# REQUIREMENT A
In the text "Why be vaccinated?", what is the name for the protection a whole community gets when vaccination reduces the number of people who can catch and pass on infections?
# REQUIREMENT B
Decide whether each statement agrees with the text "Why be vaccinated?". Answer yes or no for each, and quote the words from the text that decide it.
(i) Polio is given as an example of herd immunity.
(ii) Vaccines are needed only in childhood.
(iii) Herd immunity lowers the risk of infection for people who may not have been vaccinated for medical reasons.
# REQUIREMENT C
Return the part of the text "Why be vaccinated?" from "Share one family's" to "occur in Australia.", copied exactly.

# SUPPLIED PASSAGE
◇ ◇ ◇ ◇ ◇

Why be vaccinated?

Vaccinations protect you, your child and the community from infectious diseases, such as polio and whooping cough (pertussis). Before vaccines were developed, these diseases caused illness, disability and even death.


Share one family's sad experience with whooping cough and find out why it's so important to vaccinate against this potentially fatal infection (from the Tonic series produced with assistance of NPS).

Most vaccines are given in childhood, but teenagers, adults and older people may also need vaccination later on in life. This is especially important if you are at increased risk of infection because you:

  • have a weakened immune system (due to HIV infection, certain cancers that affect the immune system, or medicines that suppress your immune system)
  • are at risk of complications from an infection (if you are pregnant, older, or you have other medical conditions)
  • plan to travel to areas where diseases are present that do not occur in Australia.

Being vaccinated against diseases protects not only you from infection (i.e. makes you immune to the disease), but also protects everyone in the community as a whole, by reducing the number of people who can catch the infections and pass them on to others. This is called ‘herd immunity’.

‘Herd immunity’ also reduces the risk of catching an infection for people who may not have been vaccinated for medical reasons (e.g. because they have a weakened immune system due to cancer, HIV infection, or medicines they are taking).

What is herd immunity?

Eradicating an infectious disease can only happen if everyone is protected from it.

If enough people are vaccinated and protected against a disease, the infection will not be able to spread. This protects the population as a whole from infection.

Polio is an excellent example of herd immunity and how a disease can be eradicated by making sure that most people are vaccinated in childhood.

On the other hand, if fewer people are not protected against a disease, because they have not been vaccinated, it is more likely that the disease will return as a serious and potentially life-threatening public health hazard.

◇ ◇ ◇ ◇ ◇

# INFORMATION SUPPLIED

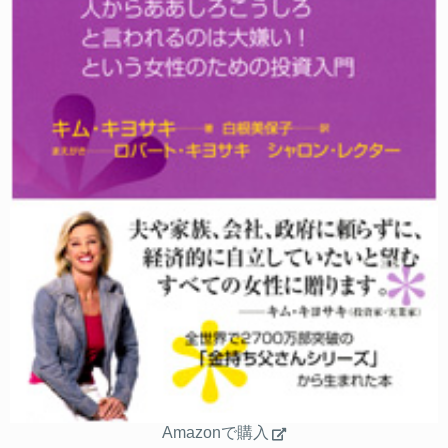
Amazonで購入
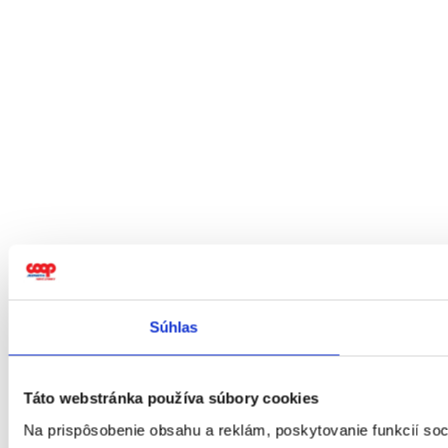
Súhlas
Táto webstránka používa súbory cookies
Na prispôsobenie obsahu a reklám, poskytovanie funkcií soc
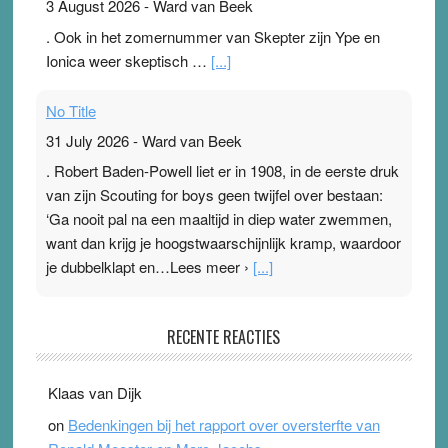
3 August 2026
-
Ward van Beek
. Ook in het zomernummer van Skepter zijn Ype en
Ionica weer skeptisch …
[...]
No Title
31 July 2026
-
Ward van Beek
. Robert Baden-Powell liet er in 1908, in de eerste druk
van zijn Scouting for boys geen twijfel over bestaan:
‘Ga nooit pal na een maaltijd in diep water zwemmen,
want dan krijg je hoogstwaarschijnlijk kramp, waardoor
je dubbelklapt en…Lees meer ›
[...]
Pleisterplakkers in de topspsort
RECENTE REACTIES
31 July 2026
-
Ward van Beek
. Na mondtape is nu de neuspleister in trek bij
Klaas van Dijk
topsporters. Ze hopen ermee hun hartslag te verlagen
on
Bedenkingen bij het rapport over oversterfte van
terwijl ze meer zuurstof opnemen. Daarop heeft zo’n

◇ ◇ ◇ ◇ ◇

# SOLUTION A
Herd immunity.

# SOLUTION B
(i) Yes: "Polio is an excellent example of herd immunity"
(ii) No: "Most vaccines are given in childhood, but teenagers, adults and older people may also need vaccination later on in life."
(iii) Yes: "‘Herd immunity’ also reduces the risk of catching an infection for people who may not have been vaccinated for medical reasons"

# SOLUTION C
Share one family's sad experience with whooping cough and find out why it's so important to vaccinate against this potentially fatal infection (from the Tonic series produced with assistance of NPS).

Most vaccines are given in childhood, but teenagers, adults and older people may also need vaccination later on in life. This is especially important if you are at increased risk of infection because you:

  • have a weakened immune system (due to HIV infection, certain cancers that affect the immune system, or medicines that suppress your immune system)
  • are at risk of complications from an infection (if you are pregnant, older, or you have other medical conditions)
  • plan to travel to areas where diseases are present that do not occur in Australia.